• _Problem details_: Pictures should be omitted from your copy. Everything else in the entries below must be restated word for word.
[Start of Attachment]
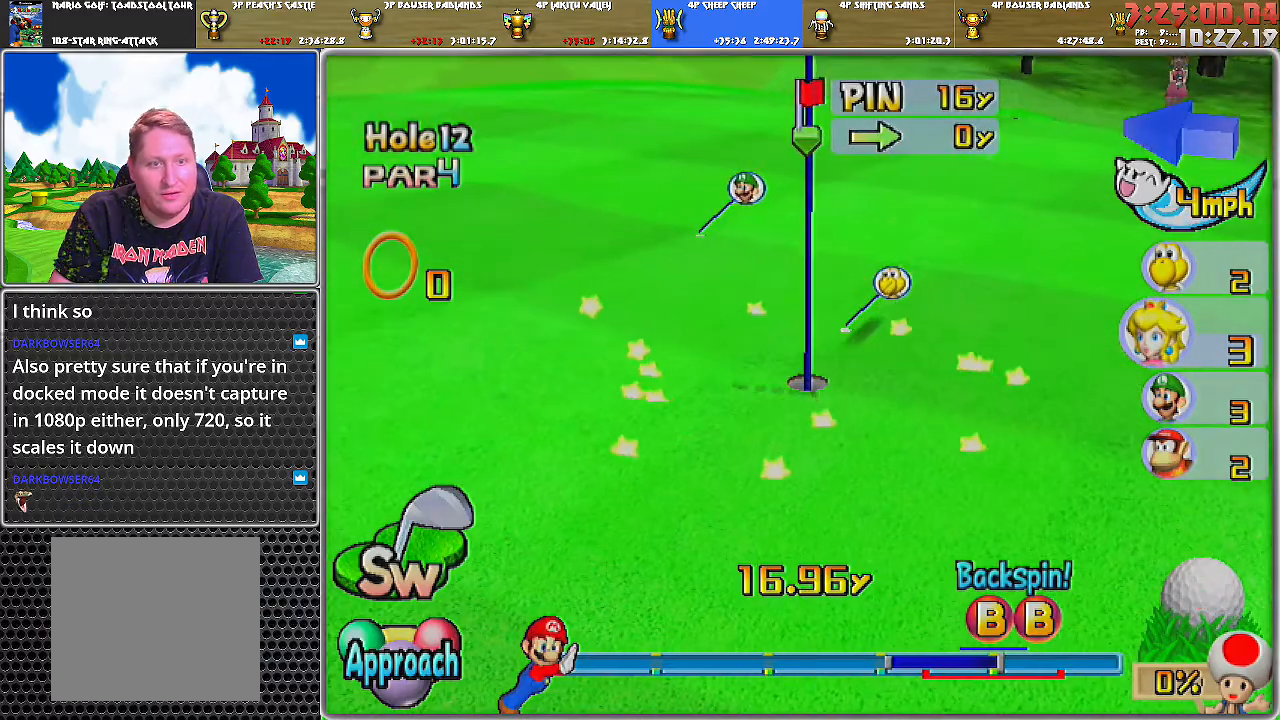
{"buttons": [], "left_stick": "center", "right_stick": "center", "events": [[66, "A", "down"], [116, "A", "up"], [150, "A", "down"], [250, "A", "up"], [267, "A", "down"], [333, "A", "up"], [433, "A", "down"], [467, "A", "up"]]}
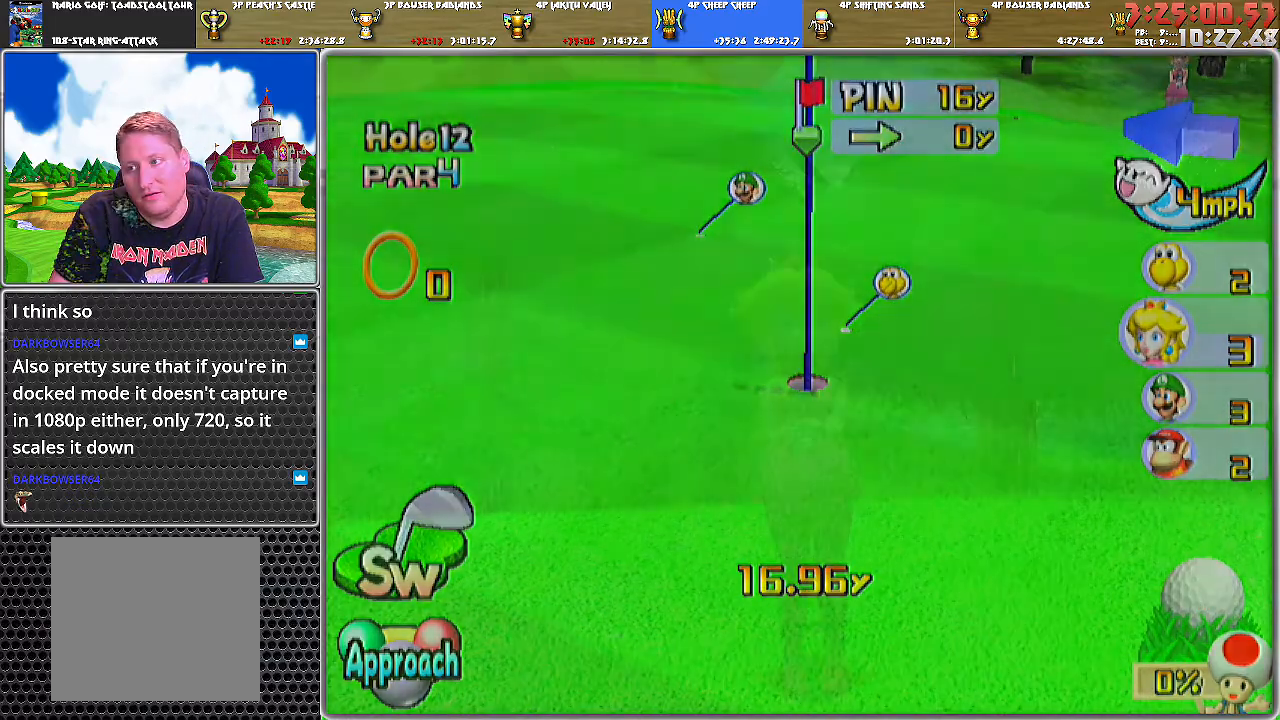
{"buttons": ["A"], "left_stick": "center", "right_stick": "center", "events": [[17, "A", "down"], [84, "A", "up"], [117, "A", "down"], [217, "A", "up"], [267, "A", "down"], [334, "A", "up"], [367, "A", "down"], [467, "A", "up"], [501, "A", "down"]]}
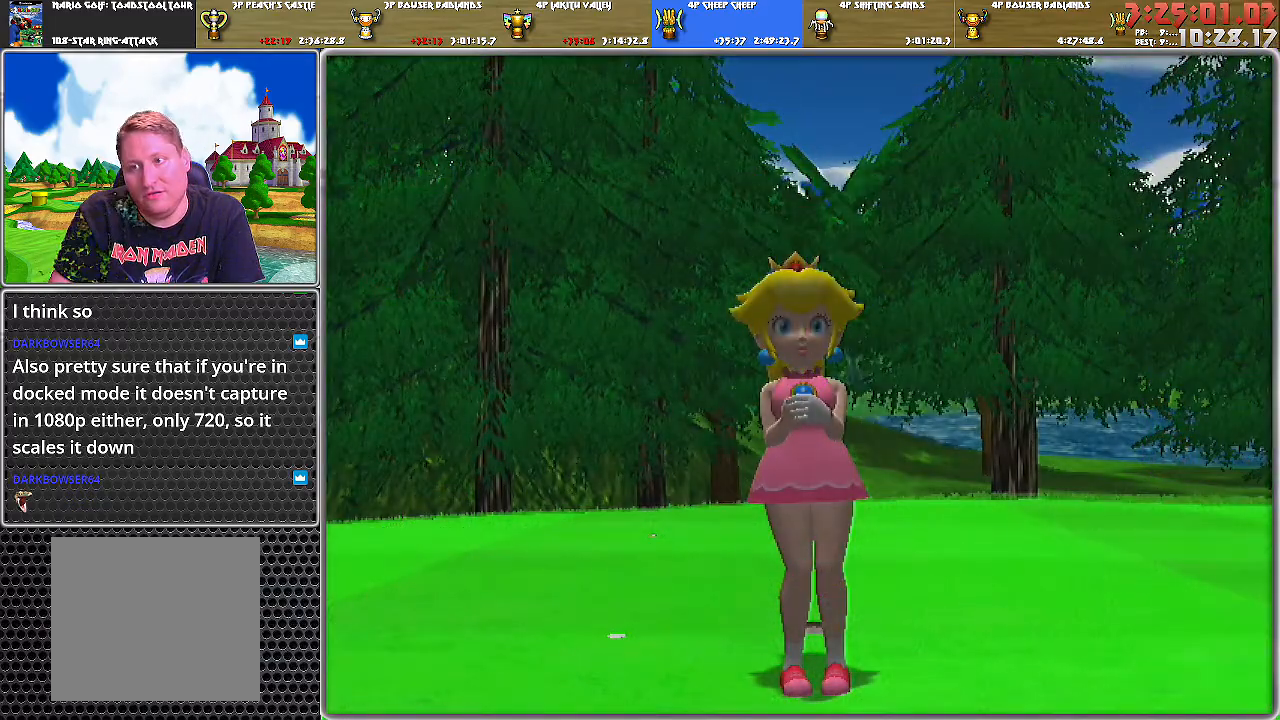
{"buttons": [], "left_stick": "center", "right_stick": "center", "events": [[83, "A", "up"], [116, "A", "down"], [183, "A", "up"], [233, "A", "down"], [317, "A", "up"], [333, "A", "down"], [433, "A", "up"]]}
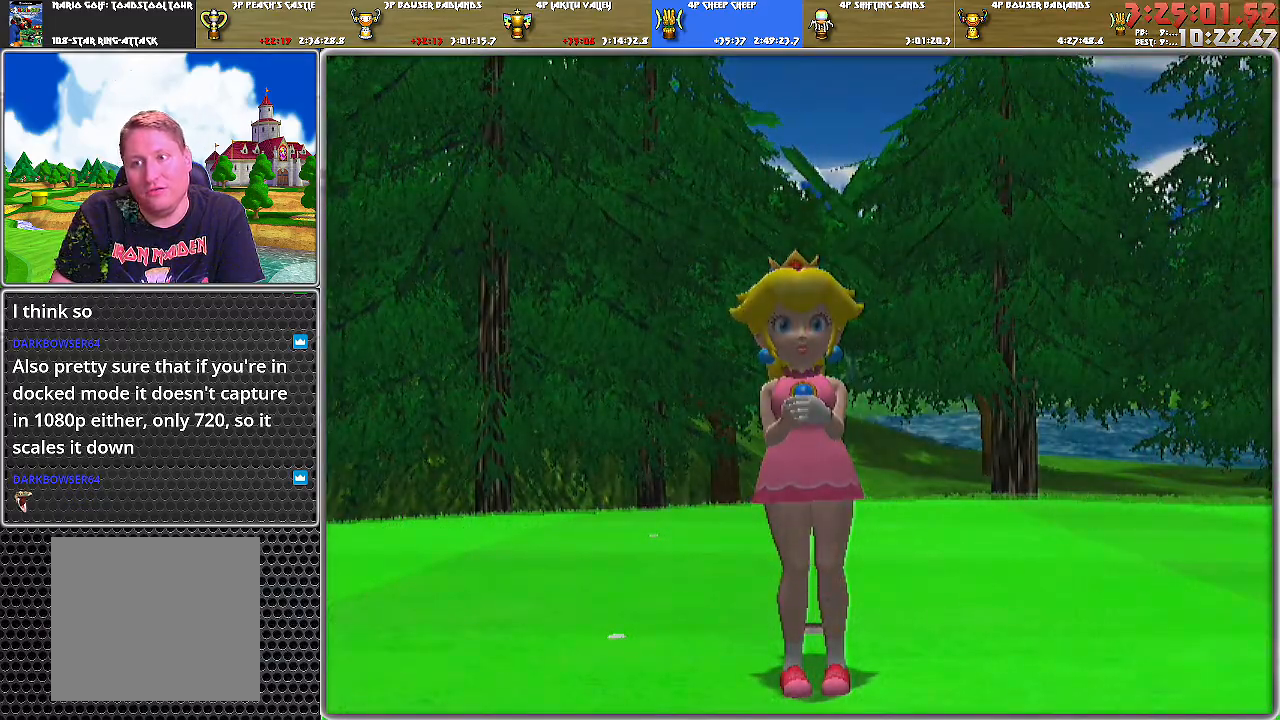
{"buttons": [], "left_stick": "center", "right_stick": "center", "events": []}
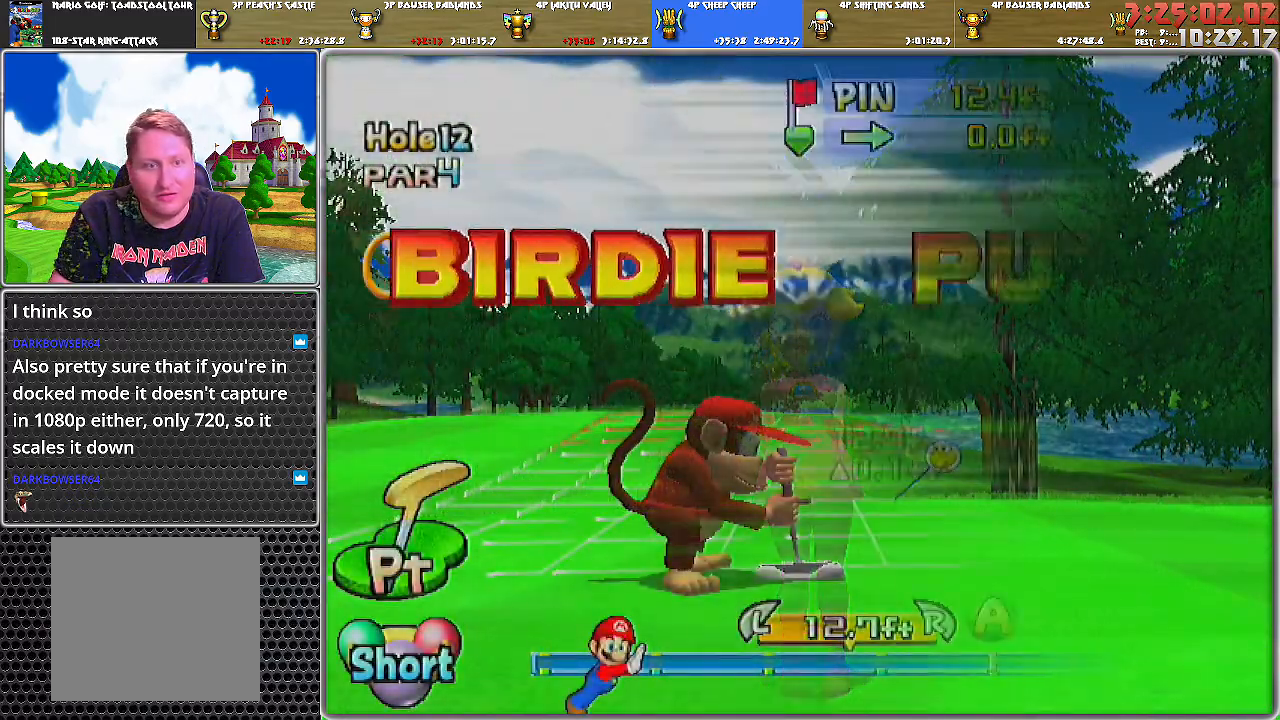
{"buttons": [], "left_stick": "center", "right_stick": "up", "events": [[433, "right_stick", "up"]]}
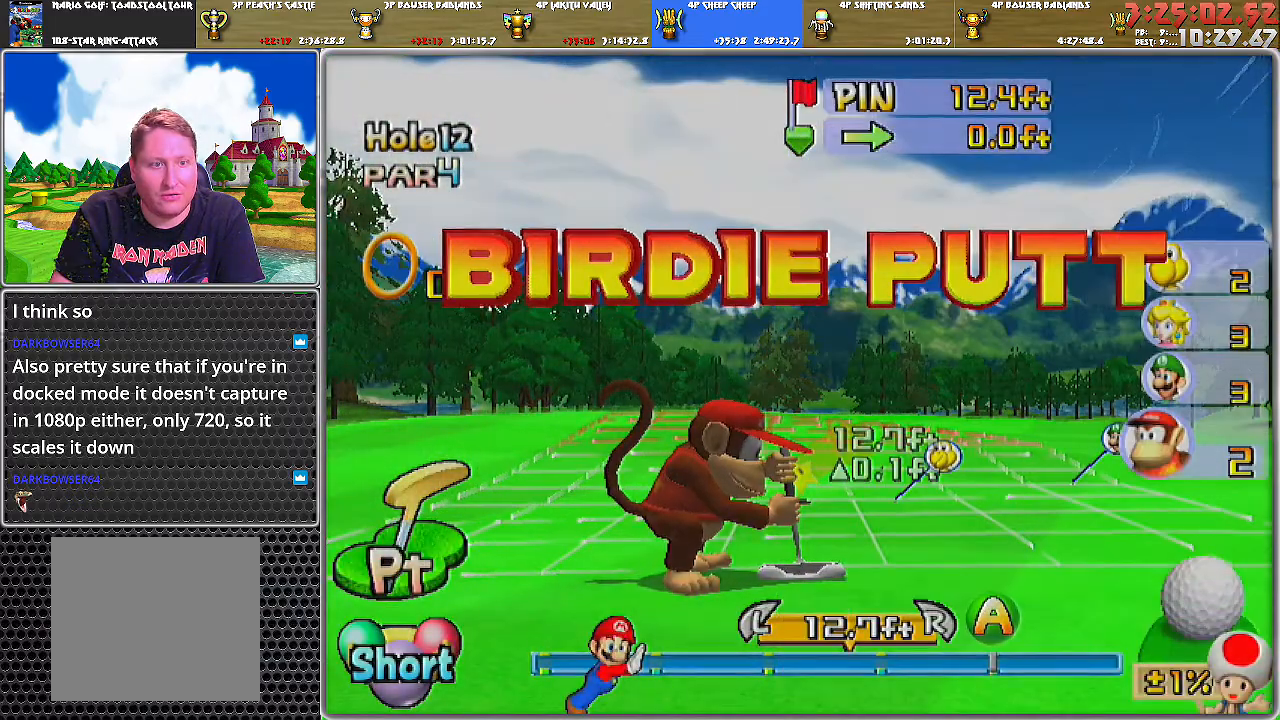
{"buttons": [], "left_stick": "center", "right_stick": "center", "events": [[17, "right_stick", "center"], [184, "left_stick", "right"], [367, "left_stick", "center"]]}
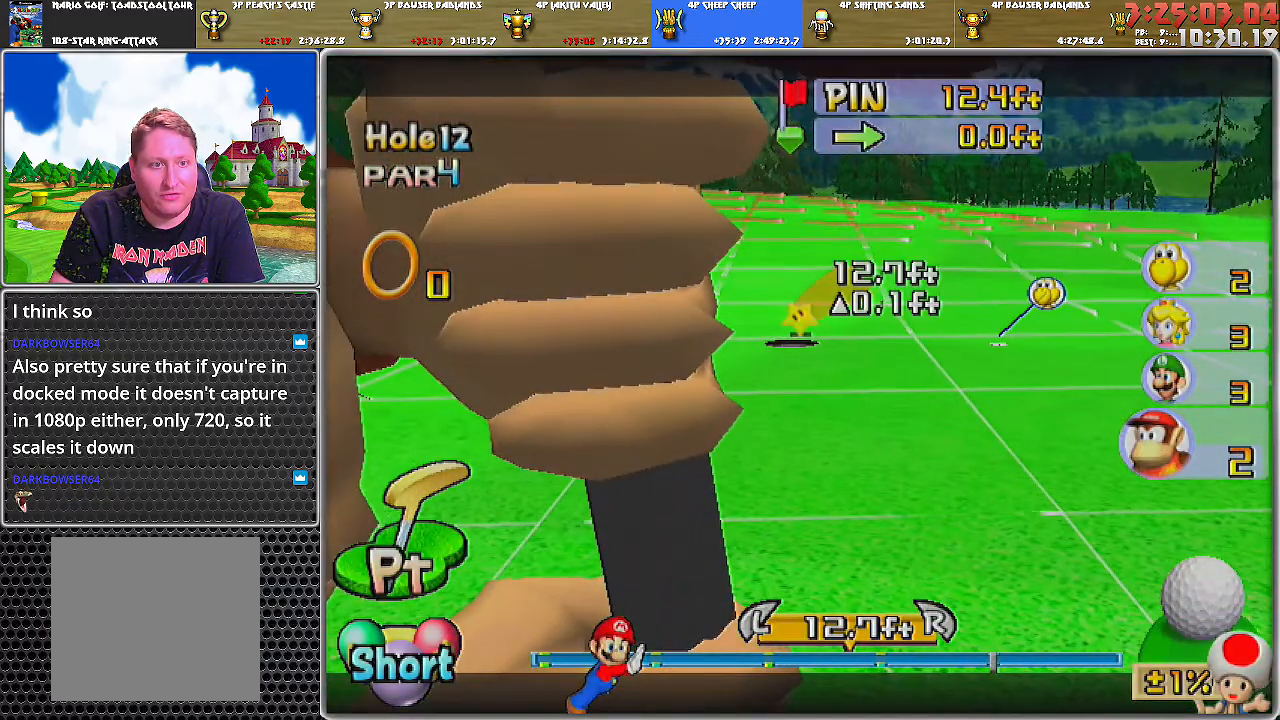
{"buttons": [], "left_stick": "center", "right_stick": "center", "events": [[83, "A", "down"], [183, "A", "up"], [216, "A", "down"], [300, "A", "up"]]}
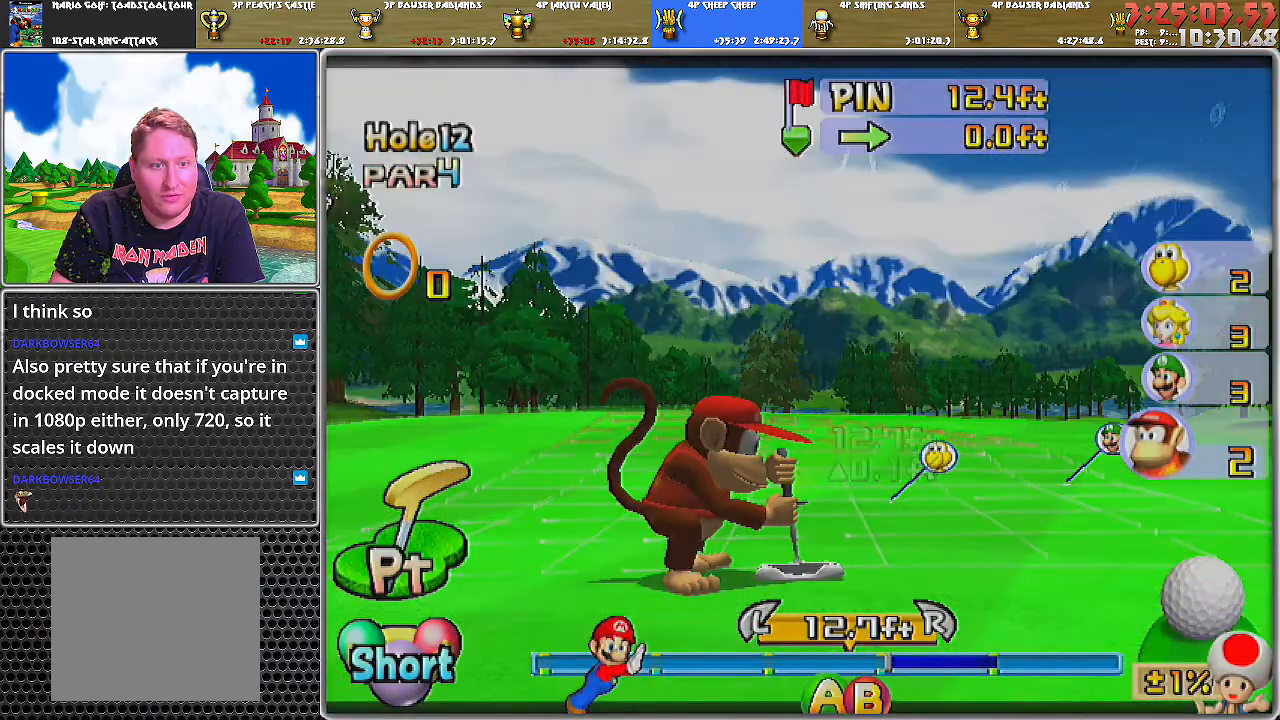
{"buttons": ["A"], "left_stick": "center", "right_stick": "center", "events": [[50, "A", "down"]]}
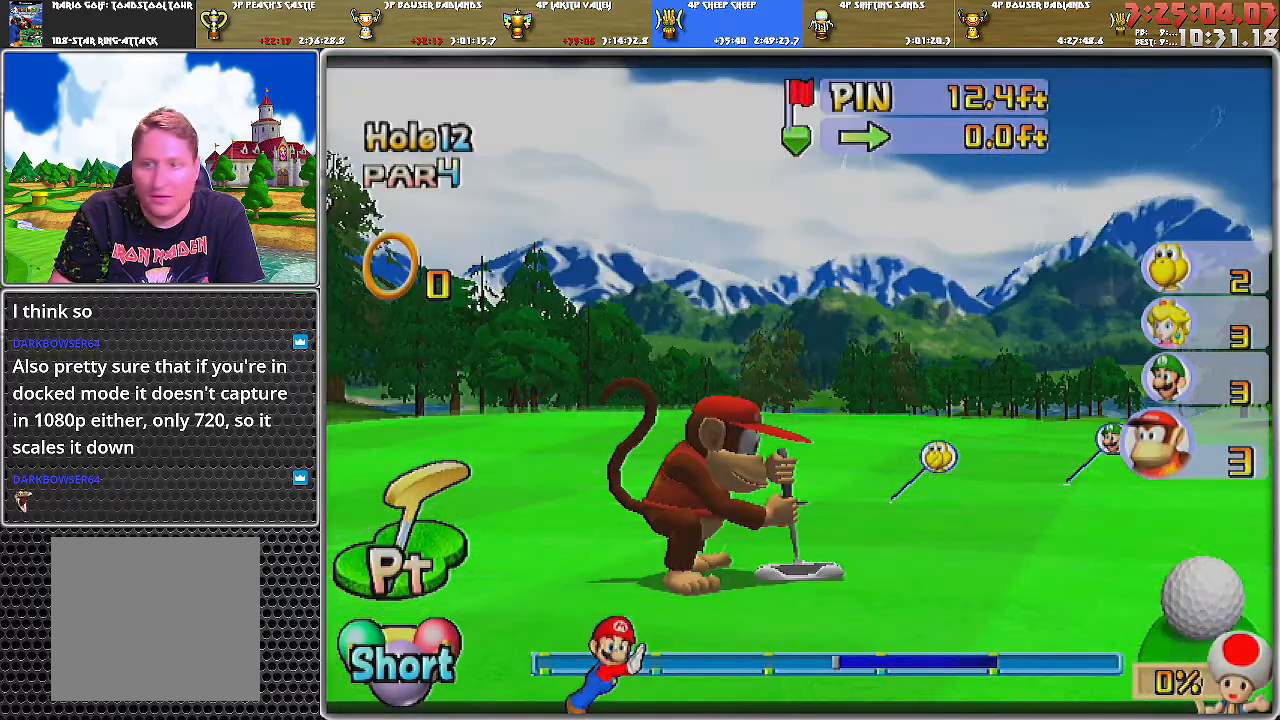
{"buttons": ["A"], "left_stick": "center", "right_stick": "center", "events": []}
[End of Attachment]
• _Response below_:
{"buttons": [], "left_stick": "center", "right_stick": "center", "events": [[66, "A", "down"], [116, "A", "up"], [150, "A", "down"], [250, "A", "up"], [267, "A", "down"], [333, "A", "up"], [433, "A", "down"], [467, "A", "up"]]}
{"buttons": ["A"], "left_stick": "center", "right_stick": "center", "events": [[17, "A", "down"], [84, "A", "up"], [117, "A", "down"], [217, "A", "up"], [267, "A", "down"], [334, "A", "up"], [367, "A", "down"], [467, "A", "up"], [501, "A", "down"]]}
{"buttons": [], "left_stick": "center", "right_stick": "center", "events": [[83, "A", "up"], [116, "A", "down"], [183, "A", "up"], [233, "A", "down"], [317, "A", "up"], [333, "A", "down"], [433, "A", "up"]]}
{"buttons": [], "left_stick": "center", "right_stick": "center", "events": []}
{"buttons": [], "left_stick": "center", "right_stick": "up", "events": [[433, "right_stick", "up"]]}
{"buttons": [], "left_stick": "center", "right_stick": "center", "events": [[17, "right_stick", "center"], [184, "left_stick", "right"], [367, "left_stick", "center"]]}
{"buttons": [], "left_stick": "center", "right_stick": "center", "events": [[83, "A", "down"], [183, "A", "up"], [216, "A", "down"], [300, "A", "up"]]}
{"buttons": ["A"], "left_stick": "center", "right_stick": "center", "events": [[50, "A", "down"]]}
{"buttons": ["A"], "left_stick": "center", "right_stick": "center", "events": []}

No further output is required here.